Just because it would be dangerous for your nodejs web_app.exe running on ubuntu behind apache fully exposed on the internet

then there are billion other ways to use computers, like even air gapped systems.

So, dont try to justify obvious flaw

1 comments

I mean, hardware is cheap enough that any server of importance should be individually disposable.

Yeah, you can do stuff to maximize uptime but if it needs to stay up that badly you have to consider the case of the hardware needing to be turned off at some point.

> So, dont try to justify obvious flaw

I'm not, it's a bug and should be fixed. But I think if anything is powered for 3 years straight it's a bit concerning.

Otherwise you're liable to find things like that somebody started something by hand 2 years ago, and at a critical moment nobody quite remember what the command was.

You live in your own World with other people. Please just keep in mind there are many other Worlds with other people and laws of the Universe.

I don't know if you're young or don't know much about history but what you describe is a fairly recent way of looking at things, it's not the only one and I guarantee you it will become "out of fashion".

Yeah, the "cattle not pets" philosophy is fairly recent, but I don't see it changing any time soon. If anything we're going even more in that direction.

And it makes a lot of sense because if uptime is that important, then no matter how fancy the hardware it can't do anything about disasters or losing internet connectivity.

We might go so far in that direction we wind up right back on the other side. It always happens, it’s more of a pendulum swinging back and forth than any kind of straight forward progress you are imagining.
The 7002 seems like it could be used in a workstation, where the “cattle vs pets” thing is less of a distinction, right? (I guess a workstation is sort of like a work dog in this analogy).
That's the EPYC lineup, which is the server model. Support for terabytes of RAM, 128 PCIe lanes, that sort of thing.

I mean you could use it in a workstation, but unless you need 4 video cards locally it's probably overkill for most uses.

And a workstation should have no problem rebooting once in a while.

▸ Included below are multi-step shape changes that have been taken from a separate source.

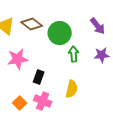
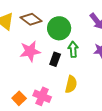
pink star: (18, 59) -> (30, 51), moved
black rectangle: (39, 77) -> (55, 59), moved

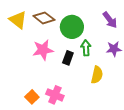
yellow semicircle: (71, 84) -> (97, 75), moved

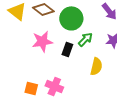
green arrow: (86, 48) -> (85, 39), turned 49
orange square: (32, 97) -> (31, 88), turned -32

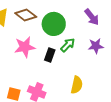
yellow semicircle: (96, 66) -> (77, 85), moved

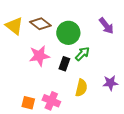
purple star: (96, 46) -> (110, 83), moved
yellow semicircle: (77, 85) -> (81, 88), moved

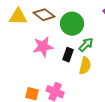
yellow triangle: (14, 26) -> (18, 17), turned -36
yellow semicircle: (81, 88) -> (85, 66), moved

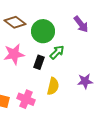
yellow semicircle: (85, 66) -> (53, 86), moved

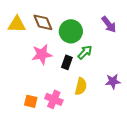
brown diamond: (15, 22) -> (43, 22), turned 30

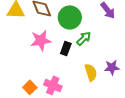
yellow semicircle: (81, 86) -> (91, 72), moved, turned -30
orange square: (31, 101) -> (30, 87), turned 32

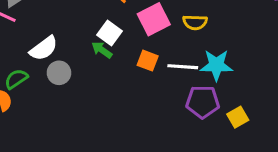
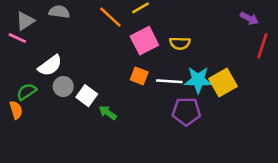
white square: (109, 33) -> (87, 96), moved
green arrow: (102, 50) -> (108, 113), moved
yellow square: (238, 117) -> (223, 83), moved, size x1.5

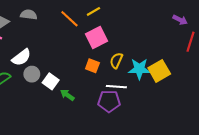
yellow semicircle: (180, 43) -> (116, 61), moved, turned 112
white line: (169, 81) -> (116, 87), moved
purple pentagon: (186, 111) -> (109, 101), moved

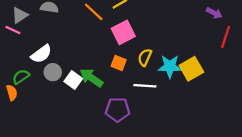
green arrow: (67, 95) -> (91, 78), moved, size x1.5
purple pentagon: (109, 101) -> (118, 110), moved

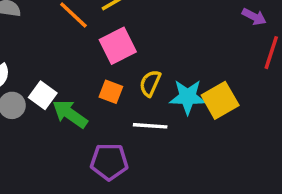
white square: (73, 80) -> (43, 95), moved

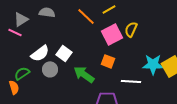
yellow semicircle: (150, 83) -> (131, 29), moved
white square: (43, 95) -> (64, 53), moved

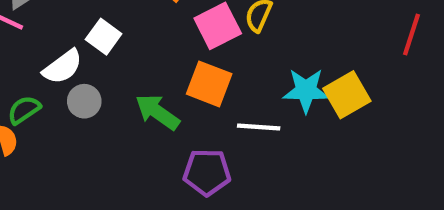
white square: (64, 53) -> (104, 37), moved
orange square: (108, 61) -> (209, 84), size x1.5

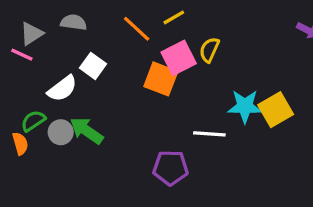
orange square: (209, 84) -> (161, 79), moved
gray circle: (84, 101) -> (61, 132), moved
green arrow: (157, 112) -> (87, 131), moved

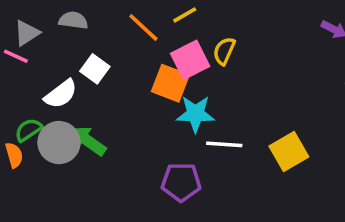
cyan star: (245, 106) -> (195, 114), moved
yellow square: (276, 110) -> (289, 151), moved
gray circle: (61, 132) -> (59, 143), size x1.5

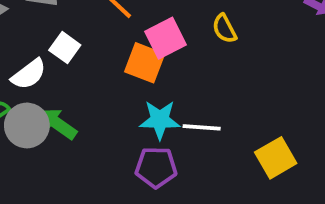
yellow semicircle: (224, 51) -> (224, 29), moved, turned -52
cyan star: (195, 114) -> (160, 120), moved
yellow square: (289, 151) -> (276, 158), moved

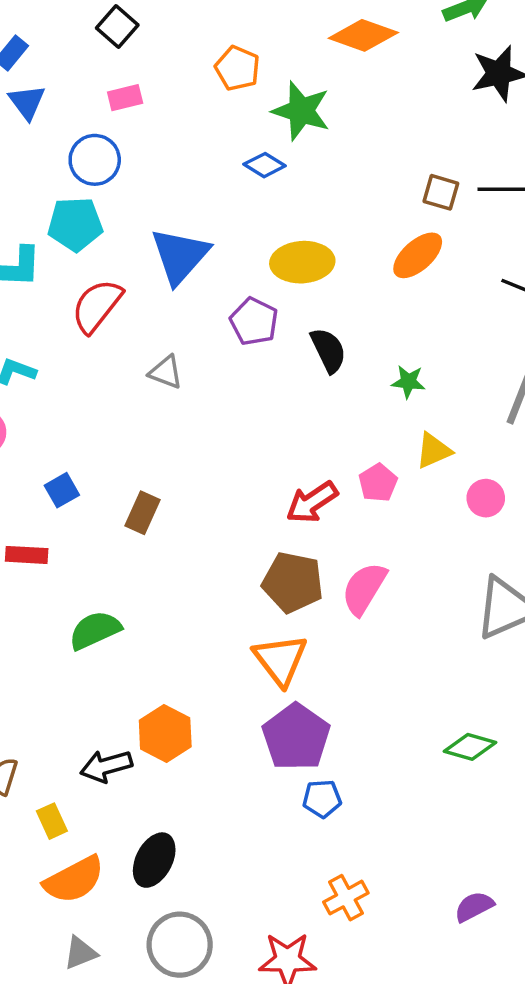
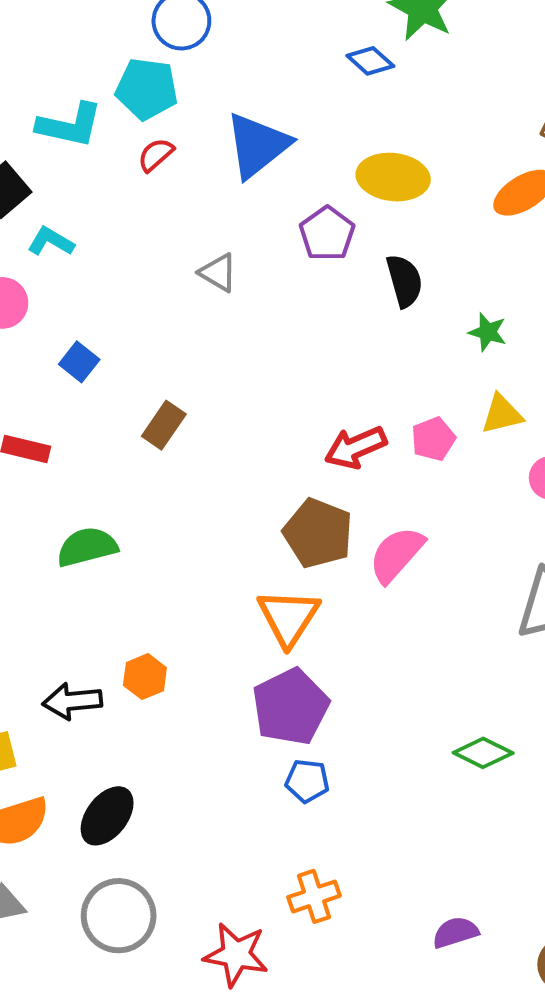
red semicircle: (97, 306) -> (156, 155), moved, size x0.6
blue square: (62, 490) -> (79, 362), moved, turned -32
orange hexagon: (165, 733) -> (145, 677), size x0.7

You have the whole "I don't understand why something is this way, therefore everyone who does understand why it's that way is wrong" stick down cold. It's not a good look.
As an additional data point -

I have ~1000 7002 cores in my home DC (8 dual socket R7525s with 48-64 cores each) that run kubernetes but are connected to a battery backup and use kexec to perform upgrades. So, while I am very bought into the cattle not pets philosophy, it's rare that any of these machines need to be turned off and I could see them being on for three years continuously without problem otherwise.

> But I think if anything is powered for 3 years straight it's a bit concerning.

Pretty much why Pawsey has an Annual High Voltage inspection shutdown [1]

> Otherwise you're liable to find things like [..]

TBH that's not really been an issue of note at any of the big iron farms I've been around since the 1980s .. generally there's a disciplined approach to maintaining 24/7/365 operation (that includes scheduled downtime for equipment checks) part of which is process documentation and justification and soft means of freezing | migrating processes+data etc.

[1] https://status.pawsey.org.au/incidents/tk5n5y965r5j

Individually disposable, yes. But if you have a cluster of those, and you powered them on at the same time -- as it often happens -- you're in for an exciting ride when your servers start rebooting almost simultaneously, give or take a few minutes.